Mas a vida dá voltas e a resposta à minha indagação veio quando visitei o Arquivo Histórico de Madri, cidade estou fazendo um mestrado, e pude ver documentos originais do século XVIII sobre as Inclusas, casas para onde eram levadas as crianças deixadas por famílias que não podiam cuidar dos filhos. Peguei com as minhas mãos um bilhete original de 1700 que dizia: ” Este niño se llama Juan. Viene com água que se lo echaron cuando nació y no tiene olio”.

A pessoa que o deixou, colocou um bilhete ao seu lado com o nome do bebê e explicou que ele havia sido batizado com água, mas não ungido com óleo.

Esse era o registro desse pequeno recém-nascido, que chegou ao que seria o orfanato da época com uma identidade, com um nome. A maioria dos bilhetes guardados no arquivo trazia o nome da criança e dizia se ela tinha sido batizada ou não, uma informação importantíssima para a Espanha da época.
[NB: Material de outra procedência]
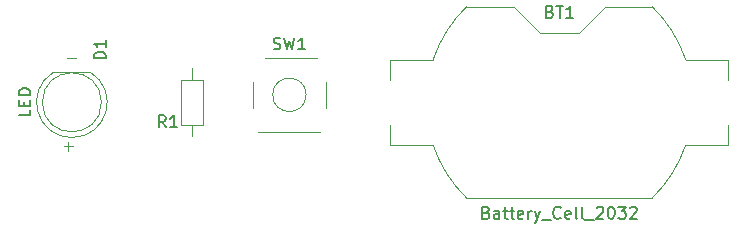
<source format=gto>
%TF.GenerationSoftware,KiCad,Pcbnew,9.0.2*%
%TF.CreationDate,2025-05-15T01:06:17-04:00*%
%TF.ProjectId,Udemy_Project_1,5564656d-795f-4507-926f-6a6563745f31,1*%
%TF.SameCoordinates,Original*%
%TF.FileFunction,Legend,Top*%
%TF.FilePolarity,Positive*%
%FSLAX46Y46*%
G04 Gerber Fmt 4.6, Leading zero omitted, Abs format (unit mm)*
G04 Created by KiCad (PCBNEW 9.0.2) date 2025-05-15 01:06:17*
%MOMM*%
%LPD*%
G01*
G04 APERTURE LIST*
%ADD10C,0.100000*%
%ADD11C,0.150000*%
%ADD12C,0.120000*%
G04 APERTURE END LIST*
D10*
X112003884Y-131491466D02*
X112765789Y-131491466D01*
X111703884Y-138991466D02*
X112465789Y-138991466D01*
X112084836Y-139372419D02*
X112084836Y-138610514D01*
D11*
X129476667Y-130727200D02*
X129619524Y-130774819D01*
X129619524Y-130774819D02*
X129857619Y-130774819D01*
X129857619Y-130774819D02*
X129952857Y-130727200D01*
X129952857Y-130727200D02*
X130000476Y-130679580D01*
X130000476Y-130679580D02*
X130048095Y-130584342D01*
X130048095Y-130584342D02*
X130048095Y-130489104D01*
X130048095Y-130489104D02*
X130000476Y-130393866D01*
X130000476Y-130393866D02*
X129952857Y-130346247D01*
X129952857Y-130346247D02*
X129857619Y-130298628D01*
X129857619Y-130298628D02*
X129667143Y-130251009D01*
X129667143Y-130251009D02*
X129571905Y-130203390D01*
X129571905Y-130203390D02*
X129524286Y-130155771D01*
X129524286Y-130155771D02*
X129476667Y-130060533D01*
X129476667Y-130060533D02*
X129476667Y-129965295D01*
X129476667Y-129965295D02*
X129524286Y-129870057D01*
X129524286Y-129870057D02*
X129571905Y-129822438D01*
X129571905Y-129822438D02*
X129667143Y-129774819D01*
X129667143Y-129774819D02*
X129905238Y-129774819D01*
X129905238Y-129774819D02*
X130048095Y-129822438D01*
X130381429Y-129774819D02*
X130619524Y-130774819D01*
X130619524Y-130774819D02*
X130810000Y-130060533D01*
X130810000Y-130060533D02*
X131000476Y-130774819D01*
X131000476Y-130774819D02*
X131238572Y-129774819D01*
X132143333Y-130774819D02*
X131571905Y-130774819D01*
X131857619Y-130774819D02*
X131857619Y-129774819D01*
X131857619Y-129774819D02*
X131762381Y-129917676D01*
X131762381Y-129917676D02*
X131667143Y-130012914D01*
X131667143Y-130012914D02*
X131571905Y-130060533D01*
X120333333Y-137354819D02*
X120000000Y-136878628D01*
X119761905Y-137354819D02*
X119761905Y-136354819D01*
X119761905Y-136354819D02*
X120142857Y-136354819D01*
X120142857Y-136354819D02*
X120238095Y-136402438D01*
X120238095Y-136402438D02*
X120285714Y-136450057D01*
X120285714Y-136450057D02*
X120333333Y-136545295D01*
X120333333Y-136545295D02*
X120333333Y-136688152D01*
X120333333Y-136688152D02*
X120285714Y-136783390D01*
X120285714Y-136783390D02*
X120238095Y-136831009D01*
X120238095Y-136831009D02*
X120142857Y-136878628D01*
X120142857Y-136878628D02*
X119761905Y-136878628D01*
X121285714Y-137354819D02*
X120714286Y-137354819D01*
X121000000Y-137354819D02*
X121000000Y-136354819D01*
X121000000Y-136354819D02*
X120904762Y-136497676D01*
X120904762Y-136497676D02*
X120809524Y-136592914D01*
X120809524Y-136592914D02*
X120714286Y-136640533D01*
X152884285Y-127566009D02*
X153027142Y-127613628D01*
X153027142Y-127613628D02*
X153074761Y-127661247D01*
X153074761Y-127661247D02*
X153122380Y-127756485D01*
X153122380Y-127756485D02*
X153122380Y-127899342D01*
X153122380Y-127899342D02*
X153074761Y-127994580D01*
X153074761Y-127994580D02*
X153027142Y-128042200D01*
X153027142Y-128042200D02*
X152931904Y-128089819D01*
X152931904Y-128089819D02*
X152550952Y-128089819D01*
X152550952Y-128089819D02*
X152550952Y-127089819D01*
X152550952Y-127089819D02*
X152884285Y-127089819D01*
X152884285Y-127089819D02*
X152979523Y-127137438D01*
X152979523Y-127137438D02*
X153027142Y-127185057D01*
X153027142Y-127185057D02*
X153074761Y-127280295D01*
X153074761Y-127280295D02*
X153074761Y-127375533D01*
X153074761Y-127375533D02*
X153027142Y-127470771D01*
X153027142Y-127470771D02*
X152979523Y-127518390D01*
X152979523Y-127518390D02*
X152884285Y-127566009D01*
X152884285Y-127566009D02*
X152550952Y-127566009D01*
X153408095Y-127089819D02*
X153979523Y-127089819D01*
X153693809Y-128089819D02*
X153693809Y-127089819D01*
X154836666Y-128089819D02*
X154265238Y-128089819D01*
X154550952Y-128089819D02*
X154550952Y-127089819D01*
X154550952Y-127089819D02*
X154455714Y-127232676D01*
X154455714Y-127232676D02*
X154360476Y-127327914D01*
X154360476Y-127327914D02*
X154265238Y-127375533D01*
X147479522Y-144584009D02*
X147622379Y-144631628D01*
X147622379Y-144631628D02*
X147669998Y-144679247D01*
X147669998Y-144679247D02*
X147717617Y-144774485D01*
X147717617Y-144774485D02*
X147717617Y-144917342D01*
X147717617Y-144917342D02*
X147669998Y-145012580D01*
X147669998Y-145012580D02*
X147622379Y-145060200D01*
X147622379Y-145060200D02*
X147527141Y-145107819D01*
X147527141Y-145107819D02*
X147146189Y-145107819D01*
X147146189Y-145107819D02*
X147146189Y-144107819D01*
X147146189Y-144107819D02*
X147479522Y-144107819D01*
X147479522Y-144107819D02*
X147574760Y-144155438D01*
X147574760Y-144155438D02*
X147622379Y-144203057D01*
X147622379Y-144203057D02*
X147669998Y-144298295D01*
X147669998Y-144298295D02*
X147669998Y-144393533D01*
X147669998Y-144393533D02*
X147622379Y-144488771D01*
X147622379Y-144488771D02*
X147574760Y-144536390D01*
X147574760Y-144536390D02*
X147479522Y-144584009D01*
X147479522Y-144584009D02*
X147146189Y-144584009D01*
X148574760Y-145107819D02*
X148574760Y-144584009D01*
X148574760Y-144584009D02*
X148527141Y-144488771D01*
X148527141Y-144488771D02*
X148431903Y-144441152D01*
X148431903Y-144441152D02*
X148241427Y-144441152D01*
X148241427Y-144441152D02*
X148146189Y-144488771D01*
X148574760Y-145060200D02*
X148479522Y-145107819D01*
X148479522Y-145107819D02*
X148241427Y-145107819D01*
X148241427Y-145107819D02*
X148146189Y-145060200D01*
X148146189Y-145060200D02*
X148098570Y-144964961D01*
X148098570Y-144964961D02*
X148098570Y-144869723D01*
X148098570Y-144869723D02*
X148146189Y-144774485D01*
X148146189Y-144774485D02*
X148241427Y-144726866D01*
X148241427Y-144726866D02*
X148479522Y-144726866D01*
X148479522Y-144726866D02*
X148574760Y-144679247D01*
X148908094Y-144441152D02*
X149289046Y-144441152D01*
X149050951Y-144107819D02*
X149050951Y-144964961D01*
X149050951Y-144964961D02*
X149098570Y-145060200D01*
X149098570Y-145060200D02*
X149193808Y-145107819D01*
X149193808Y-145107819D02*
X149289046Y-145107819D01*
X149479523Y-144441152D02*
X149860475Y-144441152D01*
X149622380Y-144107819D02*
X149622380Y-144964961D01*
X149622380Y-144964961D02*
X149669999Y-145060200D01*
X149669999Y-145060200D02*
X149765237Y-145107819D01*
X149765237Y-145107819D02*
X149860475Y-145107819D01*
X150574761Y-145060200D02*
X150479523Y-145107819D01*
X150479523Y-145107819D02*
X150289047Y-145107819D01*
X150289047Y-145107819D02*
X150193809Y-145060200D01*
X150193809Y-145060200D02*
X150146190Y-144964961D01*
X150146190Y-144964961D02*
X150146190Y-144584009D01*
X150146190Y-144584009D02*
X150193809Y-144488771D01*
X150193809Y-144488771D02*
X150289047Y-144441152D01*
X150289047Y-144441152D02*
X150479523Y-144441152D01*
X150479523Y-144441152D02*
X150574761Y-144488771D01*
X150574761Y-144488771D02*
X150622380Y-144584009D01*
X150622380Y-144584009D02*
X150622380Y-144679247D01*
X150622380Y-144679247D02*
X150146190Y-144774485D01*
X151050952Y-145107819D02*
X151050952Y-144441152D01*
X151050952Y-144631628D02*
X151098571Y-144536390D01*
X151098571Y-144536390D02*
X151146190Y-144488771D01*
X151146190Y-144488771D02*
X151241428Y-144441152D01*
X151241428Y-144441152D02*
X151336666Y-144441152D01*
X151574762Y-144441152D02*
X151812857Y-145107819D01*
X152050952Y-144441152D02*
X151812857Y-145107819D01*
X151812857Y-145107819D02*
X151717619Y-145345914D01*
X151717619Y-145345914D02*
X151670000Y-145393533D01*
X151670000Y-145393533D02*
X151574762Y-145441152D01*
X152193810Y-145203057D02*
X152955714Y-145203057D01*
X153765238Y-145012580D02*
X153717619Y-145060200D01*
X153717619Y-145060200D02*
X153574762Y-145107819D01*
X153574762Y-145107819D02*
X153479524Y-145107819D01*
X153479524Y-145107819D02*
X153336667Y-145060200D01*
X153336667Y-145060200D02*
X153241429Y-144964961D01*
X153241429Y-144964961D02*
X153193810Y-144869723D01*
X153193810Y-144869723D02*
X153146191Y-144679247D01*
X153146191Y-144679247D02*
X153146191Y-144536390D01*
X153146191Y-144536390D02*
X153193810Y-144345914D01*
X153193810Y-144345914D02*
X153241429Y-144250676D01*
X153241429Y-144250676D02*
X153336667Y-144155438D01*
X153336667Y-144155438D02*
X153479524Y-144107819D01*
X153479524Y-144107819D02*
X153574762Y-144107819D01*
X153574762Y-144107819D02*
X153717619Y-144155438D01*
X153717619Y-144155438D02*
X153765238Y-144203057D01*
X154574762Y-145060200D02*
X154479524Y-145107819D01*
X154479524Y-145107819D02*
X154289048Y-145107819D01*
X154289048Y-145107819D02*
X154193810Y-145060200D01*
X154193810Y-145060200D02*
X154146191Y-144964961D01*
X154146191Y-144964961D02*
X154146191Y-144584009D01*
X154146191Y-144584009D02*
X154193810Y-144488771D01*
X154193810Y-144488771D02*
X154289048Y-144441152D01*
X154289048Y-144441152D02*
X154479524Y-144441152D01*
X154479524Y-144441152D02*
X154574762Y-144488771D01*
X154574762Y-144488771D02*
X154622381Y-144584009D01*
X154622381Y-144584009D02*
X154622381Y-144679247D01*
X154622381Y-144679247D02*
X154146191Y-144774485D01*
X155193810Y-145107819D02*
X155098572Y-145060200D01*
X155098572Y-145060200D02*
X155050953Y-144964961D01*
X155050953Y-144964961D02*
X155050953Y-144107819D01*
X155717620Y-145107819D02*
X155622382Y-145060200D01*
X155622382Y-145060200D02*
X155574763Y-144964961D01*
X155574763Y-144964961D02*
X155574763Y-144107819D01*
X155860478Y-145203057D02*
X156622382Y-145203057D01*
X156812859Y-144203057D02*
X156860478Y-144155438D01*
X156860478Y-144155438D02*
X156955716Y-144107819D01*
X156955716Y-144107819D02*
X157193811Y-144107819D01*
X157193811Y-144107819D02*
X157289049Y-144155438D01*
X157289049Y-144155438D02*
X157336668Y-144203057D01*
X157336668Y-144203057D02*
X157384287Y-144298295D01*
X157384287Y-144298295D02*
X157384287Y-144393533D01*
X157384287Y-144393533D02*
X157336668Y-144536390D01*
X157336668Y-144536390D02*
X156765240Y-145107819D01*
X156765240Y-145107819D02*
X157384287Y-145107819D01*
X158003335Y-144107819D02*
X158098573Y-144107819D01*
X158098573Y-144107819D02*
X158193811Y-144155438D01*
X158193811Y-144155438D02*
X158241430Y-144203057D01*
X158241430Y-144203057D02*
X158289049Y-144298295D01*
X158289049Y-144298295D02*
X158336668Y-144488771D01*
X158336668Y-144488771D02*
X158336668Y-144726866D01*
X158336668Y-144726866D02*
X158289049Y-144917342D01*
X158289049Y-144917342D02*
X158241430Y-145012580D01*
X158241430Y-145012580D02*
X158193811Y-145060200D01*
X158193811Y-145060200D02*
X158098573Y-145107819D01*
X158098573Y-145107819D02*
X158003335Y-145107819D01*
X158003335Y-145107819D02*
X157908097Y-145060200D01*
X157908097Y-145060200D02*
X157860478Y-145012580D01*
X157860478Y-145012580D02*
X157812859Y-144917342D01*
X157812859Y-144917342D02*
X157765240Y-144726866D01*
X157765240Y-144726866D02*
X157765240Y-144488771D01*
X157765240Y-144488771D02*
X157812859Y-144298295D01*
X157812859Y-144298295D02*
X157860478Y-144203057D01*
X157860478Y-144203057D02*
X157908097Y-144155438D01*
X157908097Y-144155438D02*
X158003335Y-144107819D01*
X158670002Y-144107819D02*
X159289049Y-144107819D01*
X159289049Y-144107819D02*
X158955716Y-144488771D01*
X158955716Y-144488771D02*
X159098573Y-144488771D01*
X159098573Y-144488771D02*
X159193811Y-144536390D01*
X159193811Y-144536390D02*
X159241430Y-144584009D01*
X159241430Y-144584009D02*
X159289049Y-144679247D01*
X159289049Y-144679247D02*
X159289049Y-144917342D01*
X159289049Y-144917342D02*
X159241430Y-145012580D01*
X159241430Y-145012580D02*
X159193811Y-145060200D01*
X159193811Y-145060200D02*
X159098573Y-145107819D01*
X159098573Y-145107819D02*
X158812859Y-145107819D01*
X158812859Y-145107819D02*
X158717621Y-145060200D01*
X158717621Y-145060200D02*
X158670002Y-145012580D01*
X159670002Y-144203057D02*
X159717621Y-144155438D01*
X159717621Y-144155438D02*
X159812859Y-144107819D01*
X159812859Y-144107819D02*
X160050954Y-144107819D01*
X160050954Y-144107819D02*
X160146192Y-144155438D01*
X160146192Y-144155438D02*
X160193811Y-144203057D01*
X160193811Y-144203057D02*
X160241430Y-144298295D01*
X160241430Y-144298295D02*
X160241430Y-144393533D01*
X160241430Y-144393533D02*
X160193811Y-144536390D01*
X160193811Y-144536390D02*
X159622383Y-145107819D01*
X159622383Y-145107819D02*
X160241430Y-145107819D01*
X115254819Y-131538094D02*
X114254819Y-131538094D01*
X114254819Y-131538094D02*
X114254819Y-131299999D01*
X114254819Y-131299999D02*
X114302438Y-131157142D01*
X114302438Y-131157142D02*
X114397676Y-131061904D01*
X114397676Y-131061904D02*
X114492914Y-131014285D01*
X114492914Y-131014285D02*
X114683390Y-130966666D01*
X114683390Y-130966666D02*
X114826247Y-130966666D01*
X114826247Y-130966666D02*
X115016723Y-131014285D01*
X115016723Y-131014285D02*
X115111961Y-131061904D01*
X115111961Y-131061904D02*
X115207200Y-131157142D01*
X115207200Y-131157142D02*
X115254819Y-131299999D01*
X115254819Y-131299999D02*
X115254819Y-131538094D01*
X115254819Y-130014285D02*
X115254819Y-130585713D01*
X115254819Y-130299999D02*
X114254819Y-130299999D01*
X114254819Y-130299999D02*
X114397676Y-130395237D01*
X114397676Y-130395237D02*
X114492914Y-130490475D01*
X114492914Y-130490475D02*
X114540533Y-130585713D01*
X108889819Y-135892857D02*
X108889819Y-136369047D01*
X108889819Y-136369047D02*
X107889819Y-136369047D01*
X108366009Y-135559523D02*
X108366009Y-135226190D01*
X108889819Y-135083333D02*
X108889819Y-135559523D01*
X108889819Y-135559523D02*
X107889819Y-135559523D01*
X107889819Y-135559523D02*
X107889819Y-135083333D01*
X108889819Y-134654761D02*
X107889819Y-134654761D01*
X107889819Y-134654761D02*
X107889819Y-134416666D01*
X107889819Y-134416666D02*
X107937438Y-134273809D01*
X107937438Y-134273809D02*
X108032676Y-134178571D01*
X108032676Y-134178571D02*
X108127914Y-134130952D01*
X108127914Y-134130952D02*
X108318390Y-134083333D01*
X108318390Y-134083333D02*
X108461247Y-134083333D01*
X108461247Y-134083333D02*
X108651723Y-134130952D01*
X108651723Y-134130952D02*
X108746961Y-134178571D01*
X108746961Y-134178571D02*
X108842200Y-134273809D01*
X108842200Y-134273809D02*
X108889819Y-134416666D01*
X108889819Y-134416666D02*
X108889819Y-134654761D01*
D12*
%TO.C,SW1*%
X127690000Y-135770000D02*
X127690000Y-133570000D01*
X128160000Y-137740000D02*
X133360000Y-137740000D01*
X128760000Y-131500000D02*
X133160000Y-131500000D01*
X133930000Y-133570000D02*
X133930000Y-135770000D01*
X132224214Y-134620000D02*
G75*
G02*
X129395786Y-134620000I-1414214J0D01*
G01*
X129395786Y-134620000D02*
G75*
G02*
X132224214Y-134620000I1414214J0D01*
G01*
%TO.C,R1*%
X122555000Y-132385000D02*
X122555000Y-133335000D01*
X122555000Y-138125000D02*
X122555000Y-137175000D01*
X123475000Y-133335000D02*
X121635000Y-133335000D01*
X121635000Y-137175000D01*
X123475000Y-137175000D01*
X123475000Y-133335000D01*
%TO.C,BT1*%
X167980000Y-138865000D02*
X164362000Y-138865000D01*
X167980000Y-137155000D02*
X167980000Y-138865000D01*
X167980000Y-133355000D02*
X167980000Y-131645000D01*
X164362000Y-131645000D02*
X167980000Y-131645000D01*
X161517300Y-143365000D02*
X145822700Y-143365000D01*
X157530000Y-127145000D02*
X161517300Y-127145000D01*
X155330000Y-129345000D02*
X157530000Y-127145000D01*
X152010000Y-129345000D02*
X155330000Y-129345000D01*
X152010000Y-129345000D02*
X149810000Y-127145000D01*
X145822700Y-127145000D02*
X149810000Y-127145000D01*
X142978000Y-138865000D02*
X139360000Y-138865000D01*
X139360000Y-137155000D02*
X139360000Y-138865000D01*
X139360000Y-133355000D02*
X139360000Y-131645000D01*
X139360000Y-131645000D02*
X142978000Y-131645000D01*
X164362000Y-138865000D02*
G75*
G02*
X161515372Y-143366790I-10692020J3610010D01*
G01*
X161515371Y-127143211D02*
G75*
G02*
X164362000Y-131645000I-7845366J-8111785D01*
G01*
X145824629Y-143366789D02*
G75*
G02*
X142978000Y-138865000I7845371J8111789D01*
G01*
X142978000Y-131645000D02*
G75*
G02*
X145824629Y-127143211I10692020J-3610012D01*
G01*
%TO.C,D1*%
X113940000Y-132690000D02*
X110850000Y-132690000D01*
X113939830Y-132690000D02*
G75*
G02*
X112395000Y-138240000I-1544830J-2560000D01*
G01*
X112395000Y-138240000D02*
G75*
G02*
X110850170Y-132690000I0J2990000D01*
G01*
X114895000Y-135250000D02*
G75*
G02*
X109895000Y-135250000I-2500000J0D01*
G01*
X109895000Y-135250000D02*
G75*
G02*
X114895000Y-135250000I2500000J0D01*
G01*
%TD*%
M02*

</source>
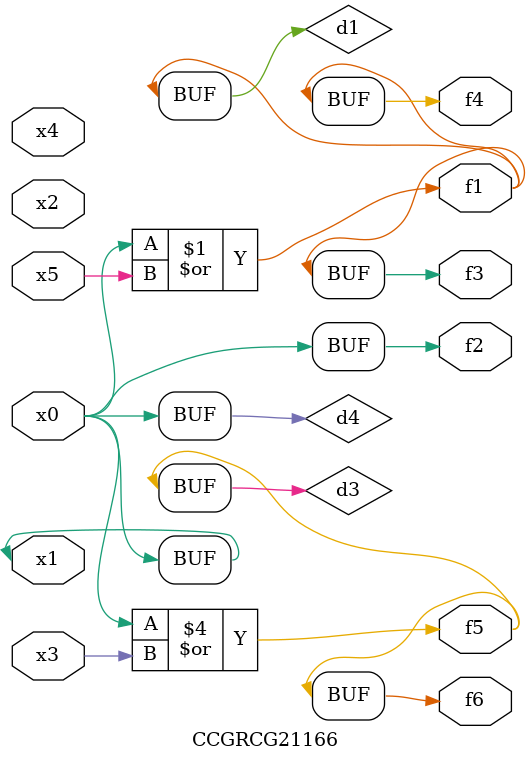
<source format=v>
module CCGRCG21166(
	input x0, x1, x2, x3, x4, x5,
	output f1, f2, f3, f4, f5, f6
);

	wire d1, d2, d3, d4;

	or (d1, x0, x5);
	xnor (d2, x1, x4);
	or (d3, x0, x3);
	buf (d4, x0, x1);
	assign f1 = d1;
	assign f2 = d4;
	assign f3 = d1;
	assign f4 = d1;
	assign f5 = d3;
	assign f6 = d3;
endmodule

</source>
Um em especial me chamou a atenção porque dizia que o bebê era filho de “buena gente”.

A ficha caiu totalmente. Ao fazer a certidão de nascimento, Julia estava dando uma identidade ao bebê , lhe dando uma história que, se um dia ele quiser saber, terá acesso à todas informações. Durante a aula, minha professora de história, explicou: “Essas crianças eram deixadas porque as famílias ou mulheres solteiras não podiam cuidá-las. Era uma época de muita miséria e preconceito na Espanha. Mas elas não foram abandonadas, elas foram deixadas para terem a chance de ter um futuro melhor. “

Isso me bateu fundo porque nunca pensei no meu filho como menino abandonado. Julia o deixou para ele ter um futuro melhor. Deixá-lo no hospital foi o seu maior ato de amor. Eu a agradeço todos os dias porque me deu o melhor filho que eu poderia ter. E ainda teve uma coincidência que me fez chorar. Julia escolheu o mesmo nome da minha mãe, já falecida. Recebi essa informação por telefone e foi nesse momento, ainda sem conhecê-lo, que ele se tornou meu filho.

As mulheres que abrem mão de cuidar dos seus filhos são muito estigmatizadas.

São chamadas de monstras, desnaturadas, egoístas e coisas piores. É mais uma das grandes armadilhas do patriarcado para culpabilizar as mulheres pelas falhas de um sistema social e político que deveria proteger e ajudar os mais vulneráveis. Na minha opinião, é justamente o contrário. Essas mulheres amam tanto os filhos, que optam por abrir mão da criança na esperança que tenham uma vida melhor.

Julia, demorou, mas agora entendo porque você fez a certidão de nascimento. Saiba que ele está sendo muito amado e estamos cientes da nossa responsabilidade de lhe ensinar bons valores e principalmente a ter empatia. Quando for o momento, ele vai saber da sua história e do seu gesto de amor. Nosso filho é um menino iluminado. Vive sorrindo e adora socializar. “Un verdadero regalo!”